Book Details
Title: ....................... Experience Pipeline
Genre: .................... Surfing/Young Adult
Author: ................... Quinn Haber
Publisher: ................ Casagrande Press
Publication Date: ...... April 8th, 2008
Format: ................... Paperback, 188 Pages
Size: ....................... 5.5” X 8.5”
Illustrations: ............ B&W maps and photos
ISBN: ...................... 978-0-9769516-3-6
Price: ...................... $14.95
Distributor: ............... Wilderness Press, 800-443-7227
Publicity: .................. Paul Diamond, 858-405-6765
Book Description
Experience Pipeline puts you in the middle of surfing’s most famous and
dangerous contest, the Pipe Masters event. In this ‘determine your own adventure book’, you’re the surf star, and you’re competing against two other pros for the world title. The action is gripping, the drama is high, and the waves are huge and out of control! Whether you’re dropping down the face of a 20-foot wave, getting tubed, wiping out, or getting rescued, the action is fast and riveting. Your unique story unfolds by the flip of a coin. With 89 possible endings, every time you open this book you dive into a new adventure! A compelling read for both teens and adults alike.

+ + +

■ OBJECTIVE
Carry the Experience Pipeline book listing forward from its final sentence.

■ DATASET ROWS
+ + +

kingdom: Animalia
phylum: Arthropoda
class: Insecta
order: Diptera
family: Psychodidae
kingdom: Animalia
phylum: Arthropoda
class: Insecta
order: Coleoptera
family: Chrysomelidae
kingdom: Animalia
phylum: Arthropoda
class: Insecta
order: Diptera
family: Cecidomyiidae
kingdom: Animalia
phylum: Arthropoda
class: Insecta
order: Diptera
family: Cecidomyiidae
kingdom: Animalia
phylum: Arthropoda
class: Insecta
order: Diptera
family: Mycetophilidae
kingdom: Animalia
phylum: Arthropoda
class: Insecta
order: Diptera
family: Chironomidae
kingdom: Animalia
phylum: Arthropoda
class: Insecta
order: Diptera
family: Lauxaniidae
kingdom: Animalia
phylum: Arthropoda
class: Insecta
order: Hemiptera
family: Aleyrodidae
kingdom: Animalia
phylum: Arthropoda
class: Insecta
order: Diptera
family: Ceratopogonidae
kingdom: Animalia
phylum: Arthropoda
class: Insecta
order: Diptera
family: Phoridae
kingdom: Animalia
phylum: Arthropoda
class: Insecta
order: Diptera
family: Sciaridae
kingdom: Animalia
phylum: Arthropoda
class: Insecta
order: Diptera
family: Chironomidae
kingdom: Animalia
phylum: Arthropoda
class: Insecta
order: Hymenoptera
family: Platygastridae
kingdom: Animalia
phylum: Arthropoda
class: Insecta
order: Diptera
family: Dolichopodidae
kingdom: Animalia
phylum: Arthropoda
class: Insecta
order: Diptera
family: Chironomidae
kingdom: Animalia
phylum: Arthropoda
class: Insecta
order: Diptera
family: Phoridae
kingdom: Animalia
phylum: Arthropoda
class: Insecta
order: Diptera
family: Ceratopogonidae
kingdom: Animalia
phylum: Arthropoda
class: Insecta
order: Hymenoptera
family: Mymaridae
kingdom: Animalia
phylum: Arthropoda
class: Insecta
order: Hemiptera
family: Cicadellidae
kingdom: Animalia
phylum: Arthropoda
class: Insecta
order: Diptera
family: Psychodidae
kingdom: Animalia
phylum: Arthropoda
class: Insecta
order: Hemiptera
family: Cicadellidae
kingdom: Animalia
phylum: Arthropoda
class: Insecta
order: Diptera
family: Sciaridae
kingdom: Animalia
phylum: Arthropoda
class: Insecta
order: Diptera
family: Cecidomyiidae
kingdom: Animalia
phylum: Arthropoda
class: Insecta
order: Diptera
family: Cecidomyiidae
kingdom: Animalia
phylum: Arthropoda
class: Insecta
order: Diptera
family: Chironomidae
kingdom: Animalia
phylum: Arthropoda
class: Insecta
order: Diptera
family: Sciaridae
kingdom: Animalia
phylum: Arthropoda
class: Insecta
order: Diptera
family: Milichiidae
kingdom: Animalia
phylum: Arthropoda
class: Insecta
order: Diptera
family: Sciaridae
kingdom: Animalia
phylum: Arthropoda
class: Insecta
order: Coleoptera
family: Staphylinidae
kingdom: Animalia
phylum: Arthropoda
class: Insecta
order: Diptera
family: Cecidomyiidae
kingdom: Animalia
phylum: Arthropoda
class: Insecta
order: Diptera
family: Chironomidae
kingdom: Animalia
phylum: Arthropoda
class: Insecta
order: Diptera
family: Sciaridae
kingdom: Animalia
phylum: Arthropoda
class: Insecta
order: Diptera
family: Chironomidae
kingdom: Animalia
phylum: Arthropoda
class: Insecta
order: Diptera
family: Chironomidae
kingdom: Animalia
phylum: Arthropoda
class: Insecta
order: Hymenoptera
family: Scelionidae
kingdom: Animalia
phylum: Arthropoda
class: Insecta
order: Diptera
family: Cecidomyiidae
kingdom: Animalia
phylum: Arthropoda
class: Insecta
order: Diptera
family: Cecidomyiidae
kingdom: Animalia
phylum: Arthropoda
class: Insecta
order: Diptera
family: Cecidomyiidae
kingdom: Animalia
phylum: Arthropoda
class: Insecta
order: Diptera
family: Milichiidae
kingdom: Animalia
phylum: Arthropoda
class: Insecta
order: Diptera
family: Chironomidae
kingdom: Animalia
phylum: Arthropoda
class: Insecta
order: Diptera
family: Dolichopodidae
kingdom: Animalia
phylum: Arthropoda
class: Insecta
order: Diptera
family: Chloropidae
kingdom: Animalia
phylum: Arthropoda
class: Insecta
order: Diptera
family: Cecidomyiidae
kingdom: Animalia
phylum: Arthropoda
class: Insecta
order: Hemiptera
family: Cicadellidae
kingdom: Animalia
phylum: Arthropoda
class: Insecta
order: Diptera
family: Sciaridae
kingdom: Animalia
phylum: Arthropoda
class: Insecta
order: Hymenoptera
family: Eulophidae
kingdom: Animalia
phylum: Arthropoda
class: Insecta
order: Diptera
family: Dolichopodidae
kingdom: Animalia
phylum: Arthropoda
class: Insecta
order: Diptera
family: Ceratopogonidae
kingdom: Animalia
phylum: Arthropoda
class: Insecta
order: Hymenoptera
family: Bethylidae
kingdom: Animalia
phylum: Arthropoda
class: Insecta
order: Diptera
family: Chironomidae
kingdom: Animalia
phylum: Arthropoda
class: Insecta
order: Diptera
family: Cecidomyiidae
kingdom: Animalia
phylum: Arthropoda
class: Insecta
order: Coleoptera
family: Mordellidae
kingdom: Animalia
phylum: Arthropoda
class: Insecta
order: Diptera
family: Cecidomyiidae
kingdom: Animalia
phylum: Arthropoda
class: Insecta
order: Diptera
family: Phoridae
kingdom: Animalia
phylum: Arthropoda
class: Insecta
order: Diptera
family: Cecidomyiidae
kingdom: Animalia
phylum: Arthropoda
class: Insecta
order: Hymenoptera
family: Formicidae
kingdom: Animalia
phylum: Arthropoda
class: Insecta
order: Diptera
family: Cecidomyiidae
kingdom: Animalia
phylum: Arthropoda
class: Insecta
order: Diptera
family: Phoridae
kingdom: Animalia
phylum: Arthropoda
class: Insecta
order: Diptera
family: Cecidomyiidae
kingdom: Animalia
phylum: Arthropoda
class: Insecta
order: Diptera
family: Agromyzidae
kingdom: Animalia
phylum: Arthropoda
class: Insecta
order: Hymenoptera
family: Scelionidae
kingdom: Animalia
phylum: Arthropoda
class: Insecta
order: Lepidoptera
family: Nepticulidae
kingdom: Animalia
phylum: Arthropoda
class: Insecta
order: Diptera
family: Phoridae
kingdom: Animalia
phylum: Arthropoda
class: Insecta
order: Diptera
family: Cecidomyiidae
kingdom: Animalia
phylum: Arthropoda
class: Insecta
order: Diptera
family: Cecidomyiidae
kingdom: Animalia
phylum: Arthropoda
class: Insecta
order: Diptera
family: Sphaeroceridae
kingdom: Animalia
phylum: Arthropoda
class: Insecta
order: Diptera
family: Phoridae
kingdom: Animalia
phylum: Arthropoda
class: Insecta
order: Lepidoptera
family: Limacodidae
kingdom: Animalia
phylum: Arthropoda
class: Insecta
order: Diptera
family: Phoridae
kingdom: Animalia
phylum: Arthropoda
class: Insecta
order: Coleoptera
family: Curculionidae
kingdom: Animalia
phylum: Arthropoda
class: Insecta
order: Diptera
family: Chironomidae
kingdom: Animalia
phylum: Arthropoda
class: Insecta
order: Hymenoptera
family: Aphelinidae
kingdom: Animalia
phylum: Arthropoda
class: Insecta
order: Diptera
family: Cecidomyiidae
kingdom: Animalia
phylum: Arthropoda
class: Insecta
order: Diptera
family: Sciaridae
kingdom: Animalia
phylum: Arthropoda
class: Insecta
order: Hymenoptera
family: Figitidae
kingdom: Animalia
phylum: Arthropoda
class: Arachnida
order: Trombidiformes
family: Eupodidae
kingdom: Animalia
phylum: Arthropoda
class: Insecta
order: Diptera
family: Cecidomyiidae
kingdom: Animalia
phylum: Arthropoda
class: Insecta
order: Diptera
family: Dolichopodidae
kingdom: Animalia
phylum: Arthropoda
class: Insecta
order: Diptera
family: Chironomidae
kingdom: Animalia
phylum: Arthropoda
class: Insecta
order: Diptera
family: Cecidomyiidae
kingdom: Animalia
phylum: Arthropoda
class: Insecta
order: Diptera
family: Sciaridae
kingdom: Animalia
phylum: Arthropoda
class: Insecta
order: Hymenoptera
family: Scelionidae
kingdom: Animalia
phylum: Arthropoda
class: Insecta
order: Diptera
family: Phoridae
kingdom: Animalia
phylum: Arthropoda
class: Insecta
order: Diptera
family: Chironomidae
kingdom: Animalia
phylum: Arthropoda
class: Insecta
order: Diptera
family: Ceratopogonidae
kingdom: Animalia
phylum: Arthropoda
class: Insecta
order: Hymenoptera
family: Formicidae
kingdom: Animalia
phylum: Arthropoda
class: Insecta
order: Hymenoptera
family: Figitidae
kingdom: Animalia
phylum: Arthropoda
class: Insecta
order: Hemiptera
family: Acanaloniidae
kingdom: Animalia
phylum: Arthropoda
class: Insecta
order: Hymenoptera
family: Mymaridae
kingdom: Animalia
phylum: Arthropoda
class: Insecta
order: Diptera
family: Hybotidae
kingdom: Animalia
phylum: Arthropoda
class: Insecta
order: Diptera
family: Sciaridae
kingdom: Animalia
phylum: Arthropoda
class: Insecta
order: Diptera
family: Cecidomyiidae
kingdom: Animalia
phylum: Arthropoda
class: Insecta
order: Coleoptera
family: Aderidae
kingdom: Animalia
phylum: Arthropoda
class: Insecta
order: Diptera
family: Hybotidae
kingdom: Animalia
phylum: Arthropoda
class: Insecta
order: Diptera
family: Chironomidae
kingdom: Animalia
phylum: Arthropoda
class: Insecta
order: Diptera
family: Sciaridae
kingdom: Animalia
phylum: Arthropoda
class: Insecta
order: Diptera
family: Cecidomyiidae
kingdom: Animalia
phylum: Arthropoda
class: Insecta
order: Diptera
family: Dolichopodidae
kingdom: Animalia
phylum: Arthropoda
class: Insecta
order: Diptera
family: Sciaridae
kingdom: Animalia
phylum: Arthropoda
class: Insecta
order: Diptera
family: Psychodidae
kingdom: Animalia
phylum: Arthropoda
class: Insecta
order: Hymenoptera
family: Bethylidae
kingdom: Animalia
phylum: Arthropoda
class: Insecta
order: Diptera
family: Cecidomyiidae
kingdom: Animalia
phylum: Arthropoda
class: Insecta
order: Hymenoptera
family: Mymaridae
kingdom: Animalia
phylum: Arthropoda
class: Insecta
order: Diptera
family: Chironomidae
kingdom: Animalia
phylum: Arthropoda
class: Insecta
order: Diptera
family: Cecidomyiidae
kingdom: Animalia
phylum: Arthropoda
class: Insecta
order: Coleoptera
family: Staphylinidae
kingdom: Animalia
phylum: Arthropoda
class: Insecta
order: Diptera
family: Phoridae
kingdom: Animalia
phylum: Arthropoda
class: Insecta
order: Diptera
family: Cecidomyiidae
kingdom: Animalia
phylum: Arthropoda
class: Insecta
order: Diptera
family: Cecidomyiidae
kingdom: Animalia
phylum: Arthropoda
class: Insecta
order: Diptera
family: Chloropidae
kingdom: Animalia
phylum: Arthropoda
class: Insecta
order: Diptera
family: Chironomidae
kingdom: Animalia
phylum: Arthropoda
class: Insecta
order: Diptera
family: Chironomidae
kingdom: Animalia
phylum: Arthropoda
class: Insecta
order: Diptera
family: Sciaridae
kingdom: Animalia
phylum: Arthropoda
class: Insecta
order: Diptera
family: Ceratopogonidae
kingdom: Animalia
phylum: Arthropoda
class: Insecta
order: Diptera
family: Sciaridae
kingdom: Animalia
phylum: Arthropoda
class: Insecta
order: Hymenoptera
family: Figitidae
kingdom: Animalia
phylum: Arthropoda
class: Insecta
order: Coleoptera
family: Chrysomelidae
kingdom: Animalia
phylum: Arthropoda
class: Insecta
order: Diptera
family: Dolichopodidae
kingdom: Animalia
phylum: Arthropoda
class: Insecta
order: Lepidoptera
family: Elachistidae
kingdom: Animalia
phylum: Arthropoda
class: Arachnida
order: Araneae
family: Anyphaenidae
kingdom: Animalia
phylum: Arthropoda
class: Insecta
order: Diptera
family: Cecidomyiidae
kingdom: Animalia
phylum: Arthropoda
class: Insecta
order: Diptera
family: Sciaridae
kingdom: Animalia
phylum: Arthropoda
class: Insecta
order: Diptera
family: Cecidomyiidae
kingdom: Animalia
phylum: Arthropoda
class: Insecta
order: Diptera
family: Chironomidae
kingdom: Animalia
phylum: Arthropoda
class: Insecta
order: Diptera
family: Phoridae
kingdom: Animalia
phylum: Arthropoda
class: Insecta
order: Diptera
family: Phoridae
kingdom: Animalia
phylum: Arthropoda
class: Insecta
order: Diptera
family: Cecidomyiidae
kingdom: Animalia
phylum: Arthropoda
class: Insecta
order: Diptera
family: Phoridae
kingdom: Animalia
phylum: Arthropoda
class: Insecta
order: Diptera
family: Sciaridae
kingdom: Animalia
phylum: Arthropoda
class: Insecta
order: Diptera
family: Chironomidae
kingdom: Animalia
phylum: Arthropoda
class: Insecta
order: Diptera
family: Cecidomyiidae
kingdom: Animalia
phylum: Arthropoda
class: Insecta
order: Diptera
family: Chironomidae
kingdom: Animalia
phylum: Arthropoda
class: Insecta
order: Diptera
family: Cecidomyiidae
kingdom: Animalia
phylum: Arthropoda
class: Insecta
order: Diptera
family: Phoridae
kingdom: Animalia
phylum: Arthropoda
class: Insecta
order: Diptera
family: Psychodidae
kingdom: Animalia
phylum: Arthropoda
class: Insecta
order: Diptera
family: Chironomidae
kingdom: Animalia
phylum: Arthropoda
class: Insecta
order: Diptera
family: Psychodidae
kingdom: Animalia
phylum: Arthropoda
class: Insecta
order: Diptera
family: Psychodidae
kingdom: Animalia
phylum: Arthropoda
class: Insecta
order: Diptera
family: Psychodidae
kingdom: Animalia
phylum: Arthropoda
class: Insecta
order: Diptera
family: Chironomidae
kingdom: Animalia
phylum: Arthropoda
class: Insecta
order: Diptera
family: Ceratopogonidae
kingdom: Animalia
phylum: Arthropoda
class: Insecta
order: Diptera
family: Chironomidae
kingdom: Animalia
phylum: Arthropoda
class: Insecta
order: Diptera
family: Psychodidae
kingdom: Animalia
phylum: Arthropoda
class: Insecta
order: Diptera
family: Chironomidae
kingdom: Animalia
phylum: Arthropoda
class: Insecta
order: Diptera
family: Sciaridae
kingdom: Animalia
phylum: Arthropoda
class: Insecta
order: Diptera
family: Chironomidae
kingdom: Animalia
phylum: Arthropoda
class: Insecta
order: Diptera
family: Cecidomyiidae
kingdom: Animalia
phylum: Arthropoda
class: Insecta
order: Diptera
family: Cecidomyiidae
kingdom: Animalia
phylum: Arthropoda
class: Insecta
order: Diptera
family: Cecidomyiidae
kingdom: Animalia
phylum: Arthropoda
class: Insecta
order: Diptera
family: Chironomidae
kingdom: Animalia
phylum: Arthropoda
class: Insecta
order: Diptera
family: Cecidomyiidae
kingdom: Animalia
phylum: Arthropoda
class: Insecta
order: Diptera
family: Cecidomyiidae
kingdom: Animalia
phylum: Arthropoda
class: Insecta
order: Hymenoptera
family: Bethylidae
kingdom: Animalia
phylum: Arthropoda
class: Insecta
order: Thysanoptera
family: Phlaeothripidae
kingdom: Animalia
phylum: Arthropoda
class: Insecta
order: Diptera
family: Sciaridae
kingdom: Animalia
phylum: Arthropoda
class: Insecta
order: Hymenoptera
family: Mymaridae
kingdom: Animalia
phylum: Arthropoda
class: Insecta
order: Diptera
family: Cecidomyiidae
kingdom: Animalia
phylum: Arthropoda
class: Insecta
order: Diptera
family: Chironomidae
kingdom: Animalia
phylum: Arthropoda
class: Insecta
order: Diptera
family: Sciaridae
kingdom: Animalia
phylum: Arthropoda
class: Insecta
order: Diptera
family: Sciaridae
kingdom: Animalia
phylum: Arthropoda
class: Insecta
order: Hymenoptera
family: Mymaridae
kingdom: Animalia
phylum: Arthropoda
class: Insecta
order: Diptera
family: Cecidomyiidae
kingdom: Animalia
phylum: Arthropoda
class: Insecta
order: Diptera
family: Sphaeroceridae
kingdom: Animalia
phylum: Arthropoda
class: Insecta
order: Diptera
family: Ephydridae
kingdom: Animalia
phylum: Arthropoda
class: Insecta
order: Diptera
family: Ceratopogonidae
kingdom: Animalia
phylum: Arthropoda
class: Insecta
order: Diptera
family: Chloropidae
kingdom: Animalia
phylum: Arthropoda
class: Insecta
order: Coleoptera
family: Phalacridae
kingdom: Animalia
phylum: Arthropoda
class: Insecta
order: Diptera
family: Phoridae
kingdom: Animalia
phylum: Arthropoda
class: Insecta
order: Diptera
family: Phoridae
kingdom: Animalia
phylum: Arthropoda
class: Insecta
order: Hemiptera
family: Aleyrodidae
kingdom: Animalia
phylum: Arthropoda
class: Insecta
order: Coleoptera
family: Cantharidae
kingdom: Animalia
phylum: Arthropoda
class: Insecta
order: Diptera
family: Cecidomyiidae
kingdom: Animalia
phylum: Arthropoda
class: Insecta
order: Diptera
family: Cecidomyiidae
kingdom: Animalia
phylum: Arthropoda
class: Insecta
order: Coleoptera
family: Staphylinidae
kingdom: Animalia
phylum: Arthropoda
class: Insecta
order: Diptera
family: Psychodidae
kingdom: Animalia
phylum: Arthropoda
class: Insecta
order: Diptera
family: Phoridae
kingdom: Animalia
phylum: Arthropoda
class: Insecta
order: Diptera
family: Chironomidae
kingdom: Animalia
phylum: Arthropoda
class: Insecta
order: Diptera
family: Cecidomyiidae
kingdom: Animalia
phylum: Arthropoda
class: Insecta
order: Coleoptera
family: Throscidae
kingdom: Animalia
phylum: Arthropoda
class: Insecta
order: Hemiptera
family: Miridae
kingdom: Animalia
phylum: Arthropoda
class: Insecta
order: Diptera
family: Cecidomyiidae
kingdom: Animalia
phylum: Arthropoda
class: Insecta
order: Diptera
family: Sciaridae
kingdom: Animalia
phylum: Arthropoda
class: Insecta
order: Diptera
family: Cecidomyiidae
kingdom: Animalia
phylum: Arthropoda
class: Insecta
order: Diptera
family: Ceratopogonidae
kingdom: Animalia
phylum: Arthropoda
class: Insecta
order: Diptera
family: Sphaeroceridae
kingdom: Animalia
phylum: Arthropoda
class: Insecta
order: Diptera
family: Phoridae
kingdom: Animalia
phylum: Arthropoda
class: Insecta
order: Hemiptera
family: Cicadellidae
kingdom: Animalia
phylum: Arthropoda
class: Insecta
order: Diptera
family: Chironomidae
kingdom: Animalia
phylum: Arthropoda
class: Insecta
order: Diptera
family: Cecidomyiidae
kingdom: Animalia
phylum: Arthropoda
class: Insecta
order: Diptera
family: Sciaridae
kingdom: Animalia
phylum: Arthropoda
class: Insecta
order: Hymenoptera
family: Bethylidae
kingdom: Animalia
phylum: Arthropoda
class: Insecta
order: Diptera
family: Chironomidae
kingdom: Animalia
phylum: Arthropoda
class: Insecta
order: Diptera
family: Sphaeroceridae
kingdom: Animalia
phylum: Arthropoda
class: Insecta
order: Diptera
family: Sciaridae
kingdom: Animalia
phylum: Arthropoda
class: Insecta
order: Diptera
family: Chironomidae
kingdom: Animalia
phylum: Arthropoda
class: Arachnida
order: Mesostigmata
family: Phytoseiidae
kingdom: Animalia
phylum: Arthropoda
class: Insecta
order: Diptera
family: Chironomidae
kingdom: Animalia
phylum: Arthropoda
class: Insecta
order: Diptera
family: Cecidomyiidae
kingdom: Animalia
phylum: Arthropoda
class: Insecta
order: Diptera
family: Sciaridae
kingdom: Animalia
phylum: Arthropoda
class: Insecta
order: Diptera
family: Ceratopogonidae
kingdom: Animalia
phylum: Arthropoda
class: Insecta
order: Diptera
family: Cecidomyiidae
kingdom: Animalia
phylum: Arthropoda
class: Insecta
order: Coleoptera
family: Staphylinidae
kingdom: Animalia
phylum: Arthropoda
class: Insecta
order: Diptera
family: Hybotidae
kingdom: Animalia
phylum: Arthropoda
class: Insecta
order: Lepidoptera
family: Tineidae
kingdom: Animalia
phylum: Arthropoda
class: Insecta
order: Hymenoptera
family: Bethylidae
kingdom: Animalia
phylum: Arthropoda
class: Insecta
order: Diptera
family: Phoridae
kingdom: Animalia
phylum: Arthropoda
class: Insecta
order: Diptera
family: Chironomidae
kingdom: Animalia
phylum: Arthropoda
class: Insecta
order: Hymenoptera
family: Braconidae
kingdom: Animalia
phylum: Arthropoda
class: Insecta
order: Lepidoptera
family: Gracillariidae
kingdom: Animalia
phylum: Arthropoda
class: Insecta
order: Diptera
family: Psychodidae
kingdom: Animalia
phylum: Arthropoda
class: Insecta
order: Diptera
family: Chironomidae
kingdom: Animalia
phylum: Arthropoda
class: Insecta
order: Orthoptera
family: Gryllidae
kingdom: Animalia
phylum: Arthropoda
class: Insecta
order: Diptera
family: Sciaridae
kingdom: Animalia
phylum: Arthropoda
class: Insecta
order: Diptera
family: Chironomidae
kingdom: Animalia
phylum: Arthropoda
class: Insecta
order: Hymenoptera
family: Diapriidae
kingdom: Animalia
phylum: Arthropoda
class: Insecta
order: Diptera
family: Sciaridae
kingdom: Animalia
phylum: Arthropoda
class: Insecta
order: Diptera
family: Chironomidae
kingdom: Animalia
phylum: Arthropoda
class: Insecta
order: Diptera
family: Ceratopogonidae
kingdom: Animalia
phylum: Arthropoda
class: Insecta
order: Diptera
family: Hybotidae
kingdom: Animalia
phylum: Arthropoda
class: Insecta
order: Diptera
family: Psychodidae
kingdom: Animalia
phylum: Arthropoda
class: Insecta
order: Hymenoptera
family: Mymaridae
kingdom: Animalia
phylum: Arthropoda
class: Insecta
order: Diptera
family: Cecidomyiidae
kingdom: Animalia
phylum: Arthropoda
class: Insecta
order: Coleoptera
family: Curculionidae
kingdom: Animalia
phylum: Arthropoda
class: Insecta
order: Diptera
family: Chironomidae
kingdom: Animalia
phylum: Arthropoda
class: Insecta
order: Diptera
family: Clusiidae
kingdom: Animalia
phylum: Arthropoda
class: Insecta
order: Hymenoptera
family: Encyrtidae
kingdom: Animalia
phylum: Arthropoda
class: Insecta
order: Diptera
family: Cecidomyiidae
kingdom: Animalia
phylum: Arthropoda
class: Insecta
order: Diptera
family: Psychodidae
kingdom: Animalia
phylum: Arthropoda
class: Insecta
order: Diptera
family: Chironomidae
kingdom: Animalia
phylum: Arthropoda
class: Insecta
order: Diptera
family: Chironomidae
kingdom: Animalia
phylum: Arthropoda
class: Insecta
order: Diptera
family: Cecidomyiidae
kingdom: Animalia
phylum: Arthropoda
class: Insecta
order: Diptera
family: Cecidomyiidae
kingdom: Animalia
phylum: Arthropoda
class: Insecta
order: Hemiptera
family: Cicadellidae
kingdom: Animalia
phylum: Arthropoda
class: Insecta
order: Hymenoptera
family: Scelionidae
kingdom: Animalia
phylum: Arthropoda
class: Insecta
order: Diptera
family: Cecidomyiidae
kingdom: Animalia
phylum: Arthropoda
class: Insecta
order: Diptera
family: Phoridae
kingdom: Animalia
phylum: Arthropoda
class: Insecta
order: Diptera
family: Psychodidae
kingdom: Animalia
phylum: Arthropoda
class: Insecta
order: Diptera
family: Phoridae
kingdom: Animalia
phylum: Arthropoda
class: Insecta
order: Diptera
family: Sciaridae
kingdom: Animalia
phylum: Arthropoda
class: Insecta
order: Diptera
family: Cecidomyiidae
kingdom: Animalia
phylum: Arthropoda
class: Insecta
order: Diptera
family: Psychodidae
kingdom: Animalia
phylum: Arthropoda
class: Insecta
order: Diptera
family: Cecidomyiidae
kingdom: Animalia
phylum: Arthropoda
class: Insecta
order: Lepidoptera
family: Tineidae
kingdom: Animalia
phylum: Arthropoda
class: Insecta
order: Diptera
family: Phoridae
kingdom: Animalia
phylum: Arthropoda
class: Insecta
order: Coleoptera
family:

+ + +

■ ANSWER TO THIS PROBLEM
About the Author
Quinn Haber grew up by the beach in Pacific Palisades, California spendinghot summer days in the surf, and nights in the club as the guitarist for SST punk band The Treacherous Jaywalkers. Surf travel started him on a sporadic career of photography and journalism. When the band broke up in 1991, he headed north to Santa Cruz for an education and large, pumping winter surf.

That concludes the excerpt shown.